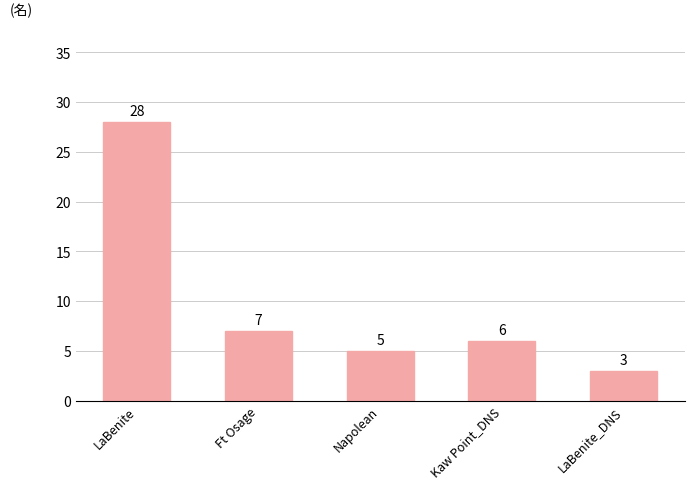

How many data points are less than 6?

2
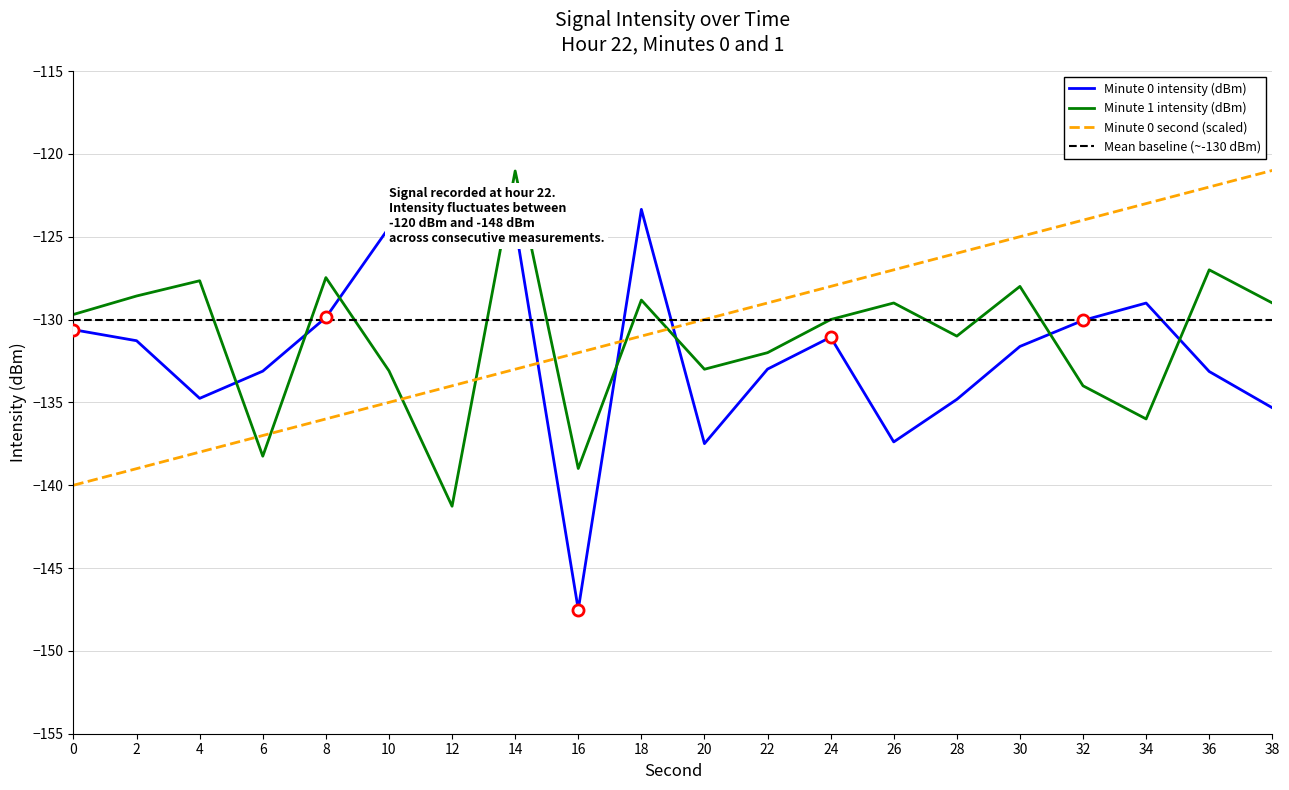

True or false: Minute 0 intensity (dBm) has a value of -234.1 at 6.

False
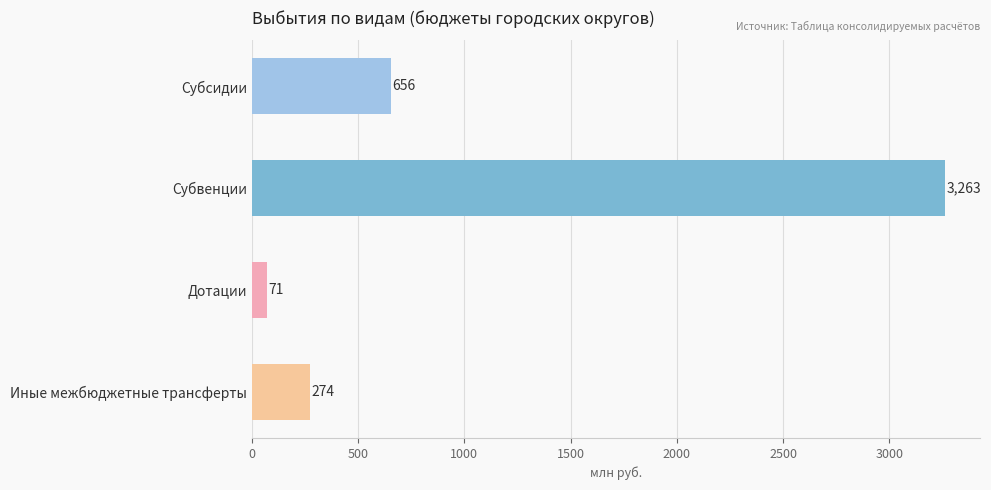

Is it true that the value at Иные межбюджетные трансферты is 458.1?

False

====

▸ Directions for this task:
Collect every line in the items above that contains the word "value" and copy each one out. Case counts, so match only that exact capitalization.

▸ Exercise answer:
True or false: Minute 0 intensity (dBm) has a value of -234.1 at 6.
Is it true that the value at Иные межбюджетные трансферты is 458.1?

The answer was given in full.